Доктор Альварадо поднялся и подошел к дочери. Беатрис быстро посмотрела на него снизу вверх и принялась разглядывать свои ногти, коротко остриженные и покрытые бесцветным лаком (яркий маникюр был в лицее запрещен).
— Нет, не ошибаюсь! Знаешь, что влечет тебя к падре? Возможность получить готовый ответ на любой вопрос. Но смотри, Дора, это опасный путь! Очень опасный, и он может привести тебя к тяжелому конфликту. Учти одно, девочка: ты вообще не из тех, кто может жить по указке. Женщины в нашей семье часто отличались очень своеобразным характером, я бы сказал… — Он замялся, подыскивая правильное определение. Беатрис сидела, опустив голову. — Я бы назвал его вулканическим характером, способным на совершенно неожиданные, м-м-м… взрывы.
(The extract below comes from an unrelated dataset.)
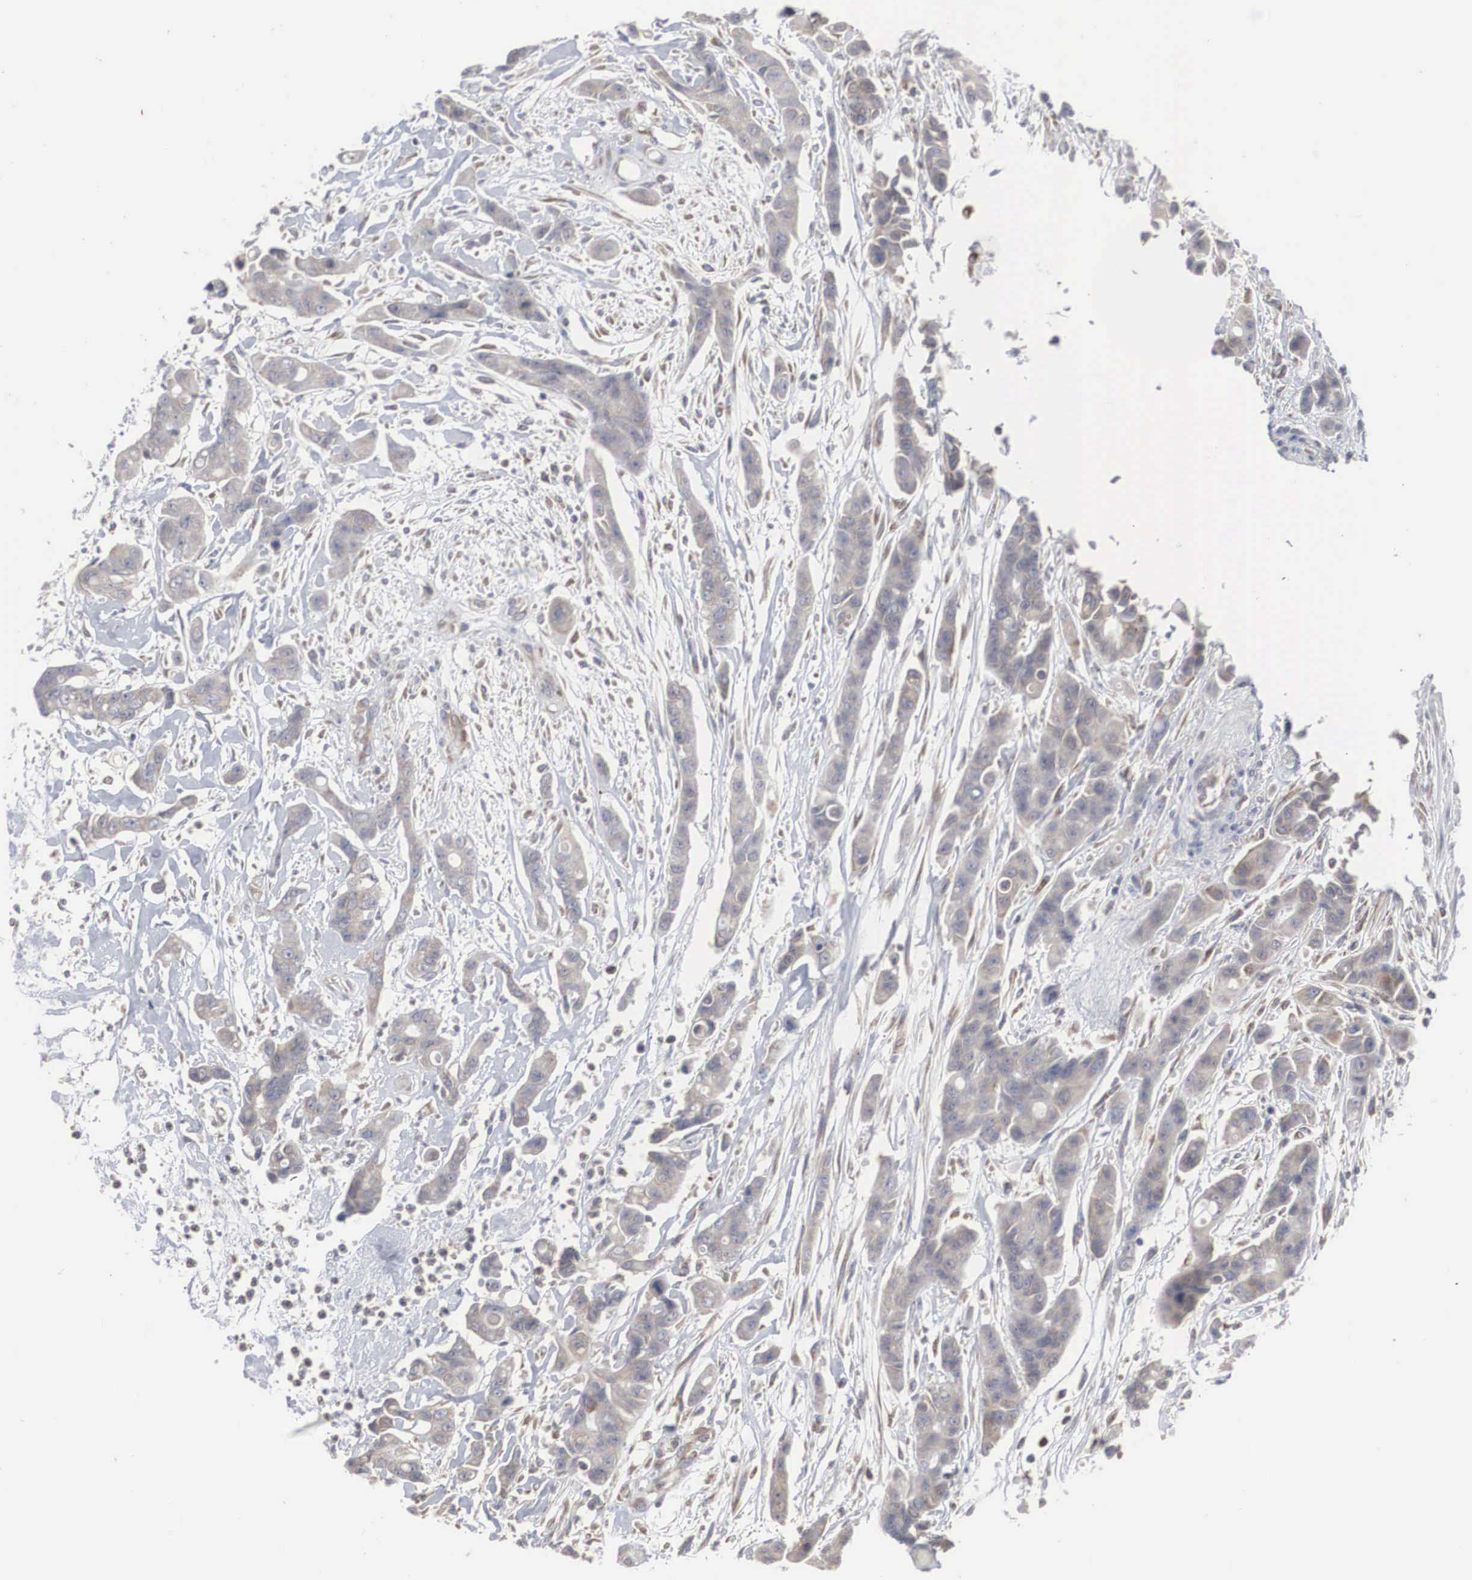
{"staining": {"intensity": "moderate", "quantity": ">75%", "location": "cytoplasmic/membranous"}, "tissue": "colorectal cancer", "cell_type": "Tumor cells", "image_type": "cancer", "snomed": [{"axis": "morphology", "description": "Adenocarcinoma, NOS"}, {"axis": "topography", "description": "Colon"}], "caption": "Brown immunohistochemical staining in human adenocarcinoma (colorectal) reveals moderate cytoplasmic/membranous staining in approximately >75% of tumor cells. The protein of interest is shown in brown color, while the nuclei are stained blue.", "gene": "MIA2", "patient": {"sex": "female", "age": 70}}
Надеюсь, ты меня понимаешь. А такие натуры, Дора, больше всего нуждаются в умении управлять своими поступками и принимать самостоятельные решения. Если такую натуру искусственно законсервировать и заставить жить по чьим-то указаниям, то рано или поздно произойдет катастрофа. Подумай об этом, пока не поздно!
— Да, папа, — совсем тихо ответила Беатрис.
Доктор Альварадо вернулся в свое кресло. С минуту в комнате стояла тишина, потом Беатрис сказала:
— Я совсем забыла… Вчера вечером звонил Мак-Миллан, он предлагает мне работу…
— Джозеф — работу? — Доктор недоуменно приподнял брови. — Тебе?
— Временную работу, папа, с первого января до конца марта. Его секретарша берет трехмесячный отпуск за свой счет, и он предлагает мне заместить ее на это время…
— Глупости, Дора, летом нужно отдыхать.